After some early stumbles and COVID lockdowns that hobbled its China operations, Tesla now produces more vehicles at its Shanghai factory than anywhere else. But a slew of Chinese competitors who are catering to local tastes are also churning out new models at a rapid cadence. Roughly 80% of all electric vehicles sold in China this year were made by domestic automakers. Most foreign brands have largely struggled to make inroads and keep pace with their Chinese competitors.
The domestic competition is cutthroat, with new entrants emerging constantly, leaving most of the Chinese companies swimming in losses and many almost certain to fail from the challenges of manufacturing electric vehicles at the scale needed to drive down costs. But moving from selling cars at home to selling them abroad comes with complications, such as disputes over warranties. Yet as sales of gas-powered cars slump, Chinese automakers increasingly have little choice but to go all in on electric.

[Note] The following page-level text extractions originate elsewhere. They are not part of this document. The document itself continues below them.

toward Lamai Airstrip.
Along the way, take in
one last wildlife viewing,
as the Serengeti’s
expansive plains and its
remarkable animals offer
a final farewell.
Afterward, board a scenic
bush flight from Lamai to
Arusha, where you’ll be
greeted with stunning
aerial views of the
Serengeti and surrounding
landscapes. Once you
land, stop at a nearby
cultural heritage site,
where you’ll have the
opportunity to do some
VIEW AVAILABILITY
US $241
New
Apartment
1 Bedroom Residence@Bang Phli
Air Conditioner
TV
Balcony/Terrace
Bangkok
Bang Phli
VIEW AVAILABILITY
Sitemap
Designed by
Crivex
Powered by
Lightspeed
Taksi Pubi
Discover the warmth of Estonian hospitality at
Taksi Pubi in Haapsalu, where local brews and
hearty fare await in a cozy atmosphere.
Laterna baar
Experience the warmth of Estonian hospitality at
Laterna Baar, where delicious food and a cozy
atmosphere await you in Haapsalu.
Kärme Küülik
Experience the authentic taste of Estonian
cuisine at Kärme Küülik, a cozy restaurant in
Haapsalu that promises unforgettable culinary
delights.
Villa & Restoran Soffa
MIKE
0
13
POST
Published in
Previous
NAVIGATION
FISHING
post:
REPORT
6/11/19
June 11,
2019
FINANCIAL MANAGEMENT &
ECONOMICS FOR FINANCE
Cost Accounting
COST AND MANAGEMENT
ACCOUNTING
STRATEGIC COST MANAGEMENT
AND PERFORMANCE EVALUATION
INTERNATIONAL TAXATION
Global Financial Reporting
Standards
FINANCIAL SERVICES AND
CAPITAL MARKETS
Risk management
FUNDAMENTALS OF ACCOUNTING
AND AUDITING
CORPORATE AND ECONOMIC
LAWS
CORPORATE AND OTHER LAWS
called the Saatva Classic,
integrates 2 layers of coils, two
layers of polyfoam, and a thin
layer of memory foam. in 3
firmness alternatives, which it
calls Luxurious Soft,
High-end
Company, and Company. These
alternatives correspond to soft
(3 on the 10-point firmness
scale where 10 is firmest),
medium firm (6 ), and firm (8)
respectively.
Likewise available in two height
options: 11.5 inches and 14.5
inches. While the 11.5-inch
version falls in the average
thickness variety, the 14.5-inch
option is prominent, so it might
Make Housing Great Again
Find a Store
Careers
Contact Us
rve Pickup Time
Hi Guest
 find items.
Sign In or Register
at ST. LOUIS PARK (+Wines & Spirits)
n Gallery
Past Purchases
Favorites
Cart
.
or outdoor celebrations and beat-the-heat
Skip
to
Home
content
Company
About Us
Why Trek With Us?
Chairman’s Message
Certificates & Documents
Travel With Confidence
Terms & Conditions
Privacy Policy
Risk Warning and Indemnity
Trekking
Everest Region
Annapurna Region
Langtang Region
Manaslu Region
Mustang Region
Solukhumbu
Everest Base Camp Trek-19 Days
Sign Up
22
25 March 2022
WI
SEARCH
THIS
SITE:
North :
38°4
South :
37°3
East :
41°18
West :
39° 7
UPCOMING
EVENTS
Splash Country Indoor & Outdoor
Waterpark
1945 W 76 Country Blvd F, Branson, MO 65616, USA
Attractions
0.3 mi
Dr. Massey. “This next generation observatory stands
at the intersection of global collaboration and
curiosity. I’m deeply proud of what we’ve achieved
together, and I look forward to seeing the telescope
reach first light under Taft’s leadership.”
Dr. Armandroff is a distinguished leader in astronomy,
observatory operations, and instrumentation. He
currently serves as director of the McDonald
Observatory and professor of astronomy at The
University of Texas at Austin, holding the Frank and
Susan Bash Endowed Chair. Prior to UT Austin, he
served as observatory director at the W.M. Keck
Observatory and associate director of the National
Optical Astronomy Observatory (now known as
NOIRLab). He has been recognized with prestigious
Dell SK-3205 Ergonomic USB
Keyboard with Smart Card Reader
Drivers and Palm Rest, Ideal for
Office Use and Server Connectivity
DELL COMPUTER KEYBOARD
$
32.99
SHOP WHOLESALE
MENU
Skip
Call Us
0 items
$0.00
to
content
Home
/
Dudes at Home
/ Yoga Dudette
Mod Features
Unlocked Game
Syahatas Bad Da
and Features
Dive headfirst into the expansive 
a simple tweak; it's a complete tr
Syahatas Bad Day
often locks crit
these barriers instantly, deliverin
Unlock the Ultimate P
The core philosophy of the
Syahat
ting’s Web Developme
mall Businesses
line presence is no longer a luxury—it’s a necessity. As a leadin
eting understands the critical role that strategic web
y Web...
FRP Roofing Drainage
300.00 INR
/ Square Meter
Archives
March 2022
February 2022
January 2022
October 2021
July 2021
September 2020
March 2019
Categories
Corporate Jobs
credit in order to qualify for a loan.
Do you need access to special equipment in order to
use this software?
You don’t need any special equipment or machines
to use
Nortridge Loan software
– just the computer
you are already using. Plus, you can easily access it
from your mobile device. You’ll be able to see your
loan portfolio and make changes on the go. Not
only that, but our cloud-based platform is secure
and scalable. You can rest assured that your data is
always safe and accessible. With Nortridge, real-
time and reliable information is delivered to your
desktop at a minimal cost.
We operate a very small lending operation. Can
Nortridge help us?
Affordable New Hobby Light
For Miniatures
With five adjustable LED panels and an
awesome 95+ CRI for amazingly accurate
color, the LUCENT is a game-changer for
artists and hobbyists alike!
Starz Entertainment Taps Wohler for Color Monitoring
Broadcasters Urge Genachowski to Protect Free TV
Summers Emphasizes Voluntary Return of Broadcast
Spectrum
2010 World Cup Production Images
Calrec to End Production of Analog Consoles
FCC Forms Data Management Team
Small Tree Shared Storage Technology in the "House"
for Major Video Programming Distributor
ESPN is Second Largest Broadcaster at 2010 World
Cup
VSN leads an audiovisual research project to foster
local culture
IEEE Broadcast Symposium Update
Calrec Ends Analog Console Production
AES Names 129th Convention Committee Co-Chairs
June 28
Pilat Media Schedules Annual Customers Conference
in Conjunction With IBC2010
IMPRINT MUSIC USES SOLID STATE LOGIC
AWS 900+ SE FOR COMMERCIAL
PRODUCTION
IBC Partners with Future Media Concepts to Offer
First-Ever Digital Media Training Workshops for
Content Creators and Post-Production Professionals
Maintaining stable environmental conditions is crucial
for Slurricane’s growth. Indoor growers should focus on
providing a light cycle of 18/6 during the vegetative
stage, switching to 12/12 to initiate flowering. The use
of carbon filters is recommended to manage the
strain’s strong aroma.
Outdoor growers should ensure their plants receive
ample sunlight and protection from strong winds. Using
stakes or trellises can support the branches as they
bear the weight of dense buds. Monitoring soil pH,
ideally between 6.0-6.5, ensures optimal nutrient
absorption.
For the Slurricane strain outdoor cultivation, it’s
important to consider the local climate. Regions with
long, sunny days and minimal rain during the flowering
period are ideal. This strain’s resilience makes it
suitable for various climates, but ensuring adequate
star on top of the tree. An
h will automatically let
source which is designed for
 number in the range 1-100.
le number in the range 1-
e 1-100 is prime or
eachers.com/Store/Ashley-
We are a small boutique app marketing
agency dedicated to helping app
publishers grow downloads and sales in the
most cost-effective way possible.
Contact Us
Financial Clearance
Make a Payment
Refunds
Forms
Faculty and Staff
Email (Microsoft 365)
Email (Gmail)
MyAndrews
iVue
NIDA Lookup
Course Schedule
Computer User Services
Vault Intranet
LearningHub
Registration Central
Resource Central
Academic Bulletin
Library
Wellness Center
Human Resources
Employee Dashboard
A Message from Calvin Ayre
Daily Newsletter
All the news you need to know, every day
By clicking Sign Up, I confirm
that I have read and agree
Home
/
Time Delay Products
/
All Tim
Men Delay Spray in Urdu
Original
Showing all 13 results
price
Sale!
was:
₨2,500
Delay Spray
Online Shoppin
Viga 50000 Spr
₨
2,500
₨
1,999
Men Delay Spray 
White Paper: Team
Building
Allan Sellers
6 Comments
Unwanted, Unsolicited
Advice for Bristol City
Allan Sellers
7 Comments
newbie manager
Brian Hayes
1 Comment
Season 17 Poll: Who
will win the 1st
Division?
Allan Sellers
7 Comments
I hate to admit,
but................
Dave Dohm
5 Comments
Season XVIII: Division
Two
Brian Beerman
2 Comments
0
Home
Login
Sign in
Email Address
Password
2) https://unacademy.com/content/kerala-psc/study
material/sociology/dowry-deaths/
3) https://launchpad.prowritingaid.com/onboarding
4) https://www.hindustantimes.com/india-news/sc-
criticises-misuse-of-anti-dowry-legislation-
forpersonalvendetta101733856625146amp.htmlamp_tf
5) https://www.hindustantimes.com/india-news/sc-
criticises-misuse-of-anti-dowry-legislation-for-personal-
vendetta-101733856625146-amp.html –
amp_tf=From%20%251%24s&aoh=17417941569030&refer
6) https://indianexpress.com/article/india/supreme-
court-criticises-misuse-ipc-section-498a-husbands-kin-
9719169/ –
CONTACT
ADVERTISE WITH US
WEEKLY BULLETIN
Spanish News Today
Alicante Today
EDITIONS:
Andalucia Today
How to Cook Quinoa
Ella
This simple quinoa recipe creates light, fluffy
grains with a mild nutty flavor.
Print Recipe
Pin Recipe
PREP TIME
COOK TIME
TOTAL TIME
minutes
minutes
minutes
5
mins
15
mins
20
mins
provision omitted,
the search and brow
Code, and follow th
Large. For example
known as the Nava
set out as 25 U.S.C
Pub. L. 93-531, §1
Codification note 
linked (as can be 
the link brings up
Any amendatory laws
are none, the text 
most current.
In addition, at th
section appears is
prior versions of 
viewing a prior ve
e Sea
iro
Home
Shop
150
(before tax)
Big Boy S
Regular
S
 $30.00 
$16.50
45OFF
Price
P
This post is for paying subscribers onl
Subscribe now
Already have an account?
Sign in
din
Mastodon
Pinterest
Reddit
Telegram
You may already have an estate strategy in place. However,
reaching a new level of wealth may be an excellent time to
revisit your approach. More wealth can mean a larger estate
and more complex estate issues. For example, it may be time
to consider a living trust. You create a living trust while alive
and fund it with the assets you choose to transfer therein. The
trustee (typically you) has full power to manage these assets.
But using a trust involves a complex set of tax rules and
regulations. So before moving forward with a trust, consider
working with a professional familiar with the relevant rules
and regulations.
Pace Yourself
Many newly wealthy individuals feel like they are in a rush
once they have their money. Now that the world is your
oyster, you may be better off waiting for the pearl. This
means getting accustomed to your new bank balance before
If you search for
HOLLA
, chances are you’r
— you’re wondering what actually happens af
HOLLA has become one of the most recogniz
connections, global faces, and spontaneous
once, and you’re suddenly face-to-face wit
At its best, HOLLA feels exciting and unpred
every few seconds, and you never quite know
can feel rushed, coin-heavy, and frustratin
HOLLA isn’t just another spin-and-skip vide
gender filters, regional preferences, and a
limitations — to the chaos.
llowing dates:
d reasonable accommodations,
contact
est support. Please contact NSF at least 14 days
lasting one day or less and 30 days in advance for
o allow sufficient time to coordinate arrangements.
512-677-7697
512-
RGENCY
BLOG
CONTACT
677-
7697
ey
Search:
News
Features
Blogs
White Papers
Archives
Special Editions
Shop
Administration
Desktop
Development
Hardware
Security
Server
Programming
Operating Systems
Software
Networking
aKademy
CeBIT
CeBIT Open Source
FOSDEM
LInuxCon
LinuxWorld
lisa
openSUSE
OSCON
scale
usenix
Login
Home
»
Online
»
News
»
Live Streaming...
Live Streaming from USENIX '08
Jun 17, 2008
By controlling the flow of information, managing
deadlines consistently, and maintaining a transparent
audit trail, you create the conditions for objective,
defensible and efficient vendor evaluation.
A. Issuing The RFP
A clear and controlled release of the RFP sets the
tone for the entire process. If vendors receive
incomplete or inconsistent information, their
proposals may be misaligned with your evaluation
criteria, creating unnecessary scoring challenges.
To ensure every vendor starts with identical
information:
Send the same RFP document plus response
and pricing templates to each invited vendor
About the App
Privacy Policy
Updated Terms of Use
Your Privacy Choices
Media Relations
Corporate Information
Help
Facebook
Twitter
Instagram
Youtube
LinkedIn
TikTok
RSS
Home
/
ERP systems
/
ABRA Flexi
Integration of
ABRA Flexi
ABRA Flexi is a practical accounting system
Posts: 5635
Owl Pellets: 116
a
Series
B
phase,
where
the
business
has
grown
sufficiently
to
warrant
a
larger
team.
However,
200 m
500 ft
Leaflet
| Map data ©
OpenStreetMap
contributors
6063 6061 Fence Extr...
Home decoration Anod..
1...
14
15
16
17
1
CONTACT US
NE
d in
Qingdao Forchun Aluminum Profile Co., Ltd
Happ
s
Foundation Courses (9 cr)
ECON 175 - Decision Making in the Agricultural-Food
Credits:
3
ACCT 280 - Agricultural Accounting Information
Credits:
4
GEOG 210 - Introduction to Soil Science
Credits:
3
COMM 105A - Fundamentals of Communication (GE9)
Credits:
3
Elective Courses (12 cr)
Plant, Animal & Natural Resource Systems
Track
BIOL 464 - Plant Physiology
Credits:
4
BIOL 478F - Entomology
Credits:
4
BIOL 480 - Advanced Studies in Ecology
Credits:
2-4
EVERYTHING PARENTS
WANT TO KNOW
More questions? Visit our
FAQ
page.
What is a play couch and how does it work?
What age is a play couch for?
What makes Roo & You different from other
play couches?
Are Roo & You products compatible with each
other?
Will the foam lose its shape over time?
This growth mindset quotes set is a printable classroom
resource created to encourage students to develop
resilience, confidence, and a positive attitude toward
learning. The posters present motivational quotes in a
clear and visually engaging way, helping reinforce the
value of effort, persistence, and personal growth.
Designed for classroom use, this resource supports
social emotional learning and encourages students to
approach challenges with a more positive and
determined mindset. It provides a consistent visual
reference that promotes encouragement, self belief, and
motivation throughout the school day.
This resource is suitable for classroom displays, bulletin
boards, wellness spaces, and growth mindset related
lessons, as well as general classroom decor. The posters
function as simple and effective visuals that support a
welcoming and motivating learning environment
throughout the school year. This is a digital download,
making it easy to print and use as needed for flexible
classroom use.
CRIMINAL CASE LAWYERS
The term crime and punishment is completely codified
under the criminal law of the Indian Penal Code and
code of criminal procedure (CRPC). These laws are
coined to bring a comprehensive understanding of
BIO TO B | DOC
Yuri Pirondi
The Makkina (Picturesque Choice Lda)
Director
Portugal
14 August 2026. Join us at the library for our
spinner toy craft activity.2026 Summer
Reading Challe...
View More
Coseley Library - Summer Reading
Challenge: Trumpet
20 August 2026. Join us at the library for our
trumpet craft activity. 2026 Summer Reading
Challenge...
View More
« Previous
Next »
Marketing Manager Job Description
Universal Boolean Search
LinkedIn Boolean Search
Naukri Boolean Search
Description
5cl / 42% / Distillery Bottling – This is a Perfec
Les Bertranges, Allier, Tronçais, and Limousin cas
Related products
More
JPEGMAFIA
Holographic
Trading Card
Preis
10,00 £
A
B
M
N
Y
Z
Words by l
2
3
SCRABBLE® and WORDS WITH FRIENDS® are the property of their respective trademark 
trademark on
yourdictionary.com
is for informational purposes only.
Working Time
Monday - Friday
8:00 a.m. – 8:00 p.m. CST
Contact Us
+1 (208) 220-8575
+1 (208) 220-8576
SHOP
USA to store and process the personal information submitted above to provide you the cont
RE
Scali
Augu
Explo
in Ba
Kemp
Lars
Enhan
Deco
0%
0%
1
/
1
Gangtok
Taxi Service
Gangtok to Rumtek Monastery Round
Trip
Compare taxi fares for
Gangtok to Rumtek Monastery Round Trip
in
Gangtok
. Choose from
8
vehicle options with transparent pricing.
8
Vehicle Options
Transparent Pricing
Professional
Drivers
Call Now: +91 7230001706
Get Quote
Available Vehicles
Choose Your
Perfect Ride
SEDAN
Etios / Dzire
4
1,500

Last month, Geely Automobile Holdings, one of China’s most prominent automakers, with investments in Volvo Cars and Mercedes-Benz, said it aimed to sell as many electric and hybrid vehicles next year as traditional internal combustion engine models. Jason Low, a Shanghai-based principal analyst for the research firm Canalys, said Chinese EV brands have been more aggressive than foreign automakers in integrating new technologies into the vehicles, such as entertainment features and voice-activated controls.
Zhang, the retiree who bought an electric SUV, said she chose BYD because she preferred a bigger brand. She added that she was cautious about what brand to buy because the air conditioning on her son’s less expensive EV hatchback broke after a few months. She also considered some foreign electric vehicles, but the minimal features did not suit her tastes. “There was thoroughly nothing inside. I don’t really like that design,” Zhang said. “It’s a bit different from our Chinese living habits.”